• [THE TASK] When the word "lines" shows up in a line of the records below, copy that line.

[Stored entries]
= Beginning of Section =
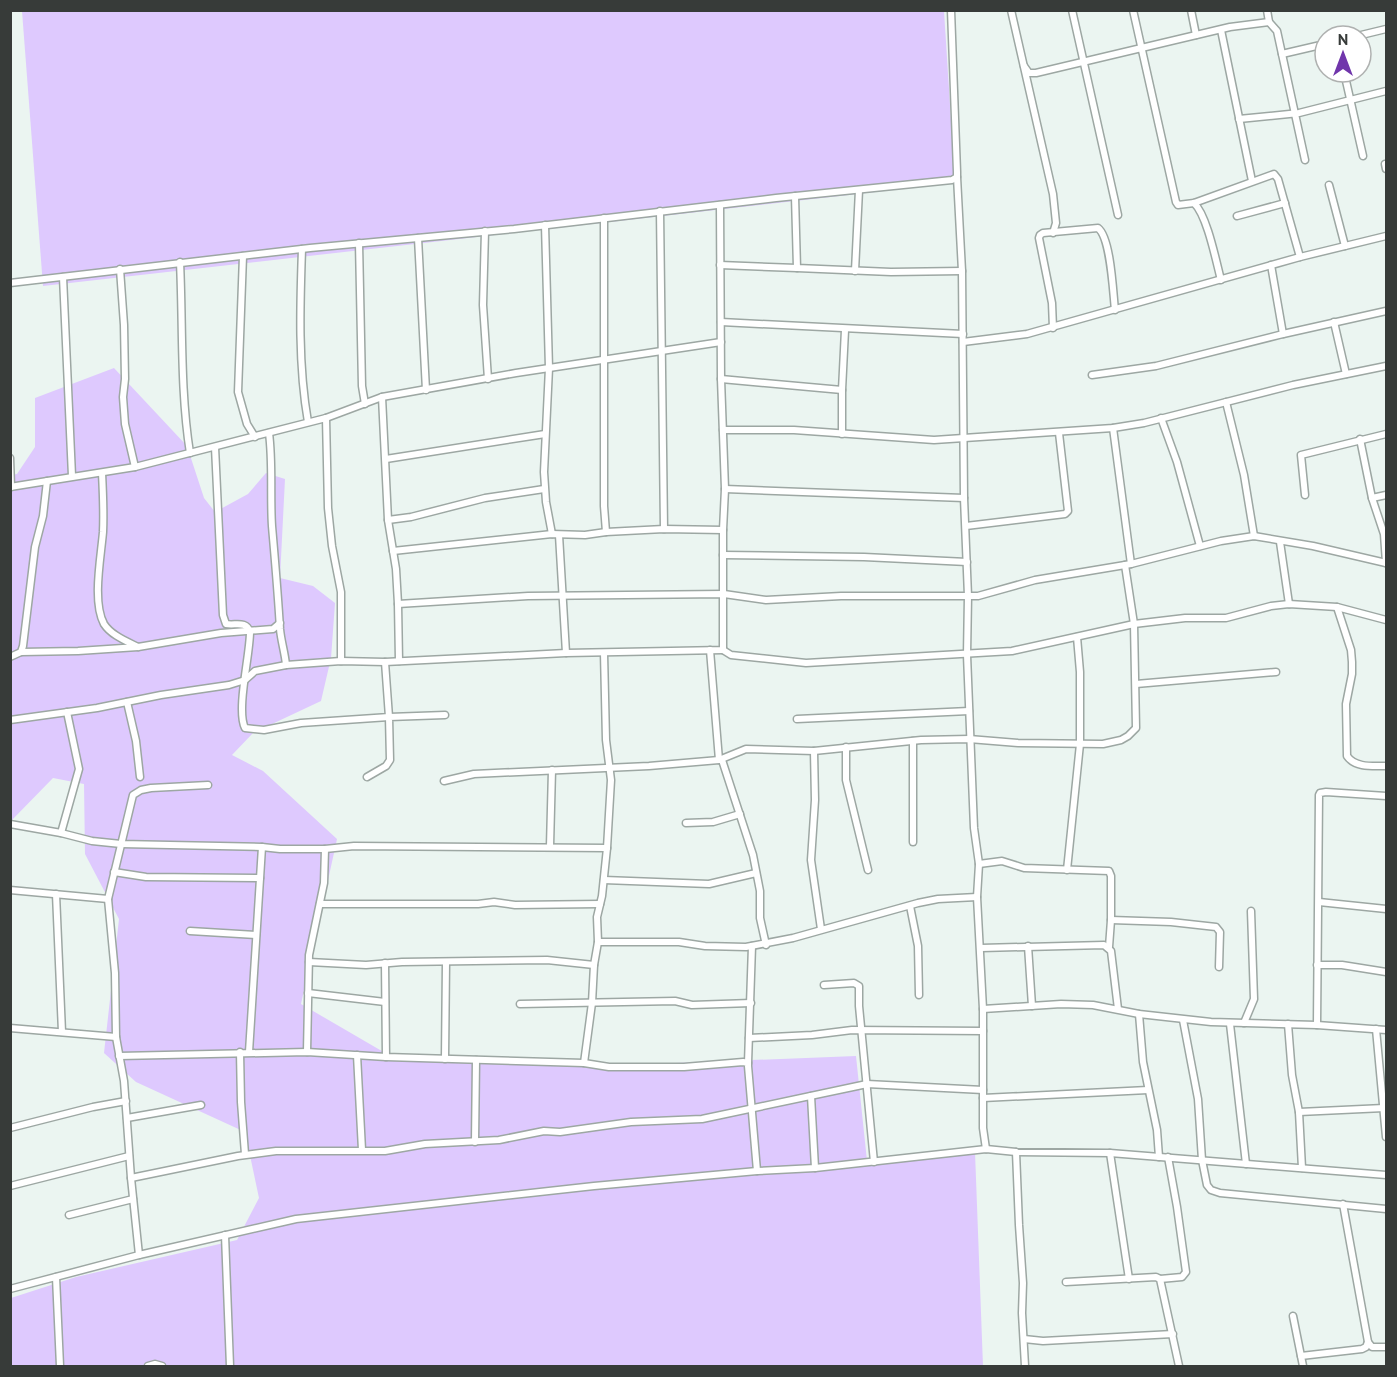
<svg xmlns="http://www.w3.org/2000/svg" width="1397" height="1377" font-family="'PT Sans',sans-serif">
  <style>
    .green { fill: #dec9fe }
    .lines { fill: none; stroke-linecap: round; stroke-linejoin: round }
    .minor-casing { stroke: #9da7a3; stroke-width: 9 }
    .minor { stroke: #fff; stroke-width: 6 }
  </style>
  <rect width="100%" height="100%" fill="#ebf5f1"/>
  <g class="green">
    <polygon points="22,11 944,11 955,183 43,286"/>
    <polygon points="114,368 187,446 204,498 215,512 248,494 266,473 285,479 280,578 313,586 335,603 331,658 321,701 253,733 232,755 263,771 337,839 301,1004 399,1061 599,1066 856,1056 867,1161 975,1152 983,1366 11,1366 11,1298 76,1277 237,1240 259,1198 245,1132 136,1082 104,1053 119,919 85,854 84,784 53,778 11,821 11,475 17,474 35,447 35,398"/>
  </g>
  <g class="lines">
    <defs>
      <g id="minor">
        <polyline points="1011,10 1053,194 1056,223 1053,233"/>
        <polyline points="1072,10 1118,215"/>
        <polyline points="1133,10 1176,202 1178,205 1194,203 1274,174 1278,179 1300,257"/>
        <polyline points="1191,10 1196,35"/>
        <polyline points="1267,10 1269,22 1277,31 1305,160"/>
        <polyline points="1221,30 1252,181"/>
        <polyline points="1357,36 1386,29"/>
        <polyline points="1282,54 1325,44"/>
        <polyline points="1024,66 1029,73 1036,73 1230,27 1269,22"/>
        <polyline points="1344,72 1363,156"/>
        <polyline points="1239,119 1299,113 1386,91"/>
        <polyline points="1385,164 1386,169"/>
        <polyline points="957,177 962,271 964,498 968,596 967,655 974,828 979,864 977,897 983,1009 983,1128 986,1149"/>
        <polyline points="1329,185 1345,246"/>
        <polyline points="795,196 797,268 891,272 962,271"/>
        <path d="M1194,203C1207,215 1216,261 1221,280"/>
        <polyline points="660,211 664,529"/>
        <polyline points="1237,216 1285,203"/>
        <polyline points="604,218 604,506 606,532"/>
        <polyline points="545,225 549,368 544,472 546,502 552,534"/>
        <polyline points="485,231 483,305 488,379"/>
        <polyline points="418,238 426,390"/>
        <polyline points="359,243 362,386 365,404"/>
        <path d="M302,249C300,306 298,365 308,422"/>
        <polyline points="243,256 238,392 247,424 255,437"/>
        <path d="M180,262C183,326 180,390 190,453"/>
        <polyline points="720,265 797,268"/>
        <polyline points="1271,265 1283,334"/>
        <polyline points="120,269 124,325 125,379 123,397 125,424 135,467"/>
        <polyline points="855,271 859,190"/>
        <polyline points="63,277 72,476"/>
        <polyline points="10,283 310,248 514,229 776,198 952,180 957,177 957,172 951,10"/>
        <polyline points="721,322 963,334"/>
        <polyline points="1334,322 1346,374"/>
        <path d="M1053,328L1052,303L1039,238L1040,235L1043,233L1098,228C1111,238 1113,293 1115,310"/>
        <polyline points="963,342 1027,334 1300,257 1386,236"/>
        <polyline points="1092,375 1156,366 1283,334 1386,311"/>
        <polyline points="721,379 842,390 845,330"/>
        <polyline points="842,390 842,434"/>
        <polyline points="382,397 388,520 396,569 398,604 399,661"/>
        <polyline points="1226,402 1244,475 1254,536"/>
        <polyline points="326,418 328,508 332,546 341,592 341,661"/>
        <polyline points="1161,418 1177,462 1200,546"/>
        <polyline points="1113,428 1131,564"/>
        <polyline points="723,430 794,430 934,440 1113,428 1144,423 1293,385 1386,366"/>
        <path d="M269,433C273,464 270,495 272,526C275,561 278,594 280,629C281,641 285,653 286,665"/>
        <polyline points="1360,439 1372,498 1384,534 1386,563"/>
        <path d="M215,447L223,615L226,624C235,626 246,620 250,632C250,655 236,710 245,728L264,730L301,723L389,717L385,662"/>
        <polyline points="10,458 11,487"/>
        <polyline points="386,459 545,434"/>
        <path d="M102,473C103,493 104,512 103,532C101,557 92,602 104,624C111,635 126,641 138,647"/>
        <polyline points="10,487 135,467 326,418 382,397 516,373 721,342"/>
        <polyline points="725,489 964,498"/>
        <polyline points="1305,495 1301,455 1386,434"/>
        <polyline points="1372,498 1386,495"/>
        <polyline points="388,520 411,517 485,498 544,489"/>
        <polyline points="966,526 1065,514 1068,511 1059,433"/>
        <polyline points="559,535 566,653"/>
        <polyline points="1280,542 1289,604"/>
        <polyline points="393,551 552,534 585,535 606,532 664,529 723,530"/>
        <polyline points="723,555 864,557 967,562"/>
        <polyline points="398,604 528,596 724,594 766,600 841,596 978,596 1035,580 1131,564 1221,541 1254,536 1313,546 1386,563"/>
        <path d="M1337,607L1351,650L1352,662V674L1346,704L1347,756C1355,768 1373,766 1386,766"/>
        <polyline points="710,650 719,760"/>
        <polyline points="723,650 731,655 806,663 1012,651 1134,624 1185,618 1226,618 1271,606 1289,604 1337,607 1386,620"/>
        <polyline points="21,652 78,651 138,647 221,633 273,629 280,623"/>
        <polyline points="10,657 21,652 23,646 35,547 43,516 47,481"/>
        <polyline points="1136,684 1276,672"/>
        <polyline points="127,702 136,741 140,777"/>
        <polyline points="797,719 969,711"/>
        <polyline points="10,720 97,708 161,695 229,685 245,680 255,671 286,665 341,661 385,662 566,653 723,650 723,530 725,489 721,379 720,205"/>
        <polyline points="846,747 846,780 868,870"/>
        <polyline points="814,751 815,800 811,860 821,929"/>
        <polyline points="722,760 753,855 760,891 760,918 766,945"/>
        <polyline points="367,777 386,766 390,760 389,717 445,715"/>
        <polyline points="444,781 474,774 649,766 719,760 746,749 814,751 921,740 969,739 1018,743 1103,744 1121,740 1128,736 1136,728 1134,624 1125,565"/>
        <polyline points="686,823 713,822 740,814"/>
        <polyline points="10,824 61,833 79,769 67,712"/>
        <polyline points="61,833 92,841 121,844 262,847 280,849 325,849 354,846 607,848 611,780 606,740 604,653"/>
        <polyline points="913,842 913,741"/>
        <polyline points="550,846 552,770"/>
        <polyline points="979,864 1002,861 1024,868 1109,871 1111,876 1111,920 1109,947"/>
        <polyline points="1067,870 1080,744 1080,672 1077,637"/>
        <polyline points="114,872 146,877 260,878"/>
        <polyline points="604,880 709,884 756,873"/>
        <polyline points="10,890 108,899"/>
        <polyline points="56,894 62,1032"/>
        <polyline points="1319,902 1386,909"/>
        <polyline points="320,904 478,904 494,902 515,905 600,904"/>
        <polyline points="910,906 918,946 919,995"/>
        <polyline points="1111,920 1171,922 1216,927 1220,932 1219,967"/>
        <polyline points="190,931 256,935"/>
        <polyline points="598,942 679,942 705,946 746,947 793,938 918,903 938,899 977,897"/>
        <polyline points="1028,946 1032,1006"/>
        <polyline points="981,948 1104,945 1111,951 1118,1009"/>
        <polyline points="309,962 366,965 402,962 547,960 594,965"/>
        <polyline points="385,963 386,1057"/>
        <polyline points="1317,965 1342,965 1386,972"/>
        <polyline points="824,985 854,983 859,986 859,1006 874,1162"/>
        <polyline points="308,993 385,1002"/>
        <polyline points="520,1004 675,1001 692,1005 751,1003"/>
        <polyline points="983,1009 1061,1004 1093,1005 1139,1014 1211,1022 1317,1025 1386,1030"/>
        <polyline points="1139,1014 1143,1062 1157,1130 1159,1157"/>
        <polyline points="1183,1020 1198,1099 1202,1160 1207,1185 1211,1190 1220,1193 1386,1209"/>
        <polyline points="1244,1023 1254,999 1251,911"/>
        <polyline points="1230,1024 1246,1164"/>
        <polyline points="1288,1024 1292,1075 1299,1112 1302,1168"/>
        <polyline points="1317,1025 1319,795 1320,793 1326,792 1386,796"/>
        <polyline points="10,1028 116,1037"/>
        <polyline points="1376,1029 1386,1137"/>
        <polyline points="749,1038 812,1035 852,1030 983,1031"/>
        <polyline points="240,1052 241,1102 245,1154"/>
        <polyline points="249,1052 262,847"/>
        <polyline points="307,1052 309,955 324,883 325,849"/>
        <polyline points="357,1055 362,1150"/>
        <polyline points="119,1056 307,1052 386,1057 584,1063 609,1067 684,1067 743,1062 748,1063 748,1066 757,1171"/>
        <polyline points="445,1059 446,962"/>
        <polyline points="584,1063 592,1003 594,965 598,942 597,917 602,896 607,848"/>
        <polyline points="748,1063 752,946"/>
        <polyline points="811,1096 815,1168"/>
        <polyline points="983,1098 1148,1090"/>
        <polyline points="1299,1112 1384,1108"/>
        <polyline points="127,1118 201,1105"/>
        <polyline points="10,1128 93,1107 126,1101"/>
        <polyline points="475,1142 476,1060"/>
        <polyline points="1016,1152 1019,1225 1023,1283 1022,1313 1025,1366"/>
        <polyline points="1110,1153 1129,1279"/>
        <polyline points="131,1178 238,1156 276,1151 385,1151 425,1144 499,1140 544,1131 560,1132 631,1122 702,1119 867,1084 983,1090"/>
        <polyline points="10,1186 129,1156"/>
        <polyline points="1343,1204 1368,1342 1372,1347 1386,1347"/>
        <polyline points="69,1215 133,1199"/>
        <polyline points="225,1235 230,1366"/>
        <polyline points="139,1255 131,1178 124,1081 116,1037 115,973 108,899 133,795 141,790 151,788 208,785"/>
        <polyline points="56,1277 60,1366"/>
        <polyline points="1160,1279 1182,1277 1186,1272 1177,1207 1168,1157"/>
        <polyline points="1066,1282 1156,1277 1160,1279 1179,1366"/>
        <polyline points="10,1289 139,1255 296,1219 594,1186 757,1171 815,1168 986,1149 1016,1152 1110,1153 1386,1175"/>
        <polyline points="1293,1316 1303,1366"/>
        <polyline points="1024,1339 1043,1341 1173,1334"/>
        <polyline points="1301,1356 1362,1349 1366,1347 1368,1342"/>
        <polyline points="148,1366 155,1364 162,1366"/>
      </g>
    </defs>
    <use href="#minor" class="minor-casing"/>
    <use href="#minor" class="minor"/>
  </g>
  <rect width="1397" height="1377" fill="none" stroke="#373b39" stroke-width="24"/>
  <g transform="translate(1343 54)"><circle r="28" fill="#ffffff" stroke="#afb1b0" stroke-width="1.5"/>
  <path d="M0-4.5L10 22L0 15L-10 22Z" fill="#7035ab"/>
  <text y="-9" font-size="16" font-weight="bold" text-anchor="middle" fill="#373b39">N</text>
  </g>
</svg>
= End of Section =
• [SOLUTION FOR THIS EXERCISE]
    .lines { fill: none; stroke-linecap: round; stroke-linejoin: round }
  <g class="lines">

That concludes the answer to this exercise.